When the line with "photomicrograph of human" is reached, include it and stop; before that, copy each line of the listing exactly from the first.

▶ _DATA SECTION_:
%%
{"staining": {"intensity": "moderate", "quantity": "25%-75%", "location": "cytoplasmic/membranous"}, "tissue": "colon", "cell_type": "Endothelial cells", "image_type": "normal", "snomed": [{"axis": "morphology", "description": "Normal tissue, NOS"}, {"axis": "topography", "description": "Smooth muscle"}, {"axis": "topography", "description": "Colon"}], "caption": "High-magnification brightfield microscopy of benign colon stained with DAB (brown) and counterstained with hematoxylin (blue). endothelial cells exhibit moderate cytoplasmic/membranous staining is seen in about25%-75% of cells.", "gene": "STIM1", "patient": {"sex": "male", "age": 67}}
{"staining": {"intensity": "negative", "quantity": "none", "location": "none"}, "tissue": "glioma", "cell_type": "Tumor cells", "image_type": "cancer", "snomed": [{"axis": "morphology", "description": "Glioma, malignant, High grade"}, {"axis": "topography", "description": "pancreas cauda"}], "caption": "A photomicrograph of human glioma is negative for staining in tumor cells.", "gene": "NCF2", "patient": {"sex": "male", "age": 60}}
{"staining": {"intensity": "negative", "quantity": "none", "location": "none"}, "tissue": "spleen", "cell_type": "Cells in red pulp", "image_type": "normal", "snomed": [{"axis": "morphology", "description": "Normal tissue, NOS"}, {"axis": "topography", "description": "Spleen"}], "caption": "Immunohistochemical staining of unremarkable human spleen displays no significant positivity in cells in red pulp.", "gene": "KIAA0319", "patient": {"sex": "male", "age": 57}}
%%
▶ _REPLY TO THE EXERCISE_:
{"staining": {"intensity": "moderate", "quantity": "25%-75%", "location": "cytoplasmic/membranous"}, "tissue": "colon", "cell_type": "Endothelial cells", "image_type": "normal", "snomed": [{"axis": "morphology", "description": "Normal tissue, NOS"}, {"axis": "topography", "description": "Smooth muscle"}, {"axis": "topography", "description": "Colon"}], "caption": "High-magnification brightfield microscopy of benign colon stained with DAB (brown) and counterstained with hematoxylin (blue). endothelial cells exhibit moderate cytoplasmic/membranous staining is seen in about25%-75% of cells.", "gene": "STIM1", "patient": {"sex": "male", "age": 67}}
{"staining": {"intensity": "negative", "quantity": "none", "location": "none"}, "tissue": "glioma", "cell_type": "Tumor cells", "image_type": "cancer", "snomed": [{"axis": "morphology", "description": "Glioma, malignant, High grade"}, {"axis": "topography", "description": "pancreas cauda"}], "caption": "A photomicrograph of human glioma is negative for staining in tumor cells.", "gene": "NCF2", "patient": {"sex": "male", "age": 60}}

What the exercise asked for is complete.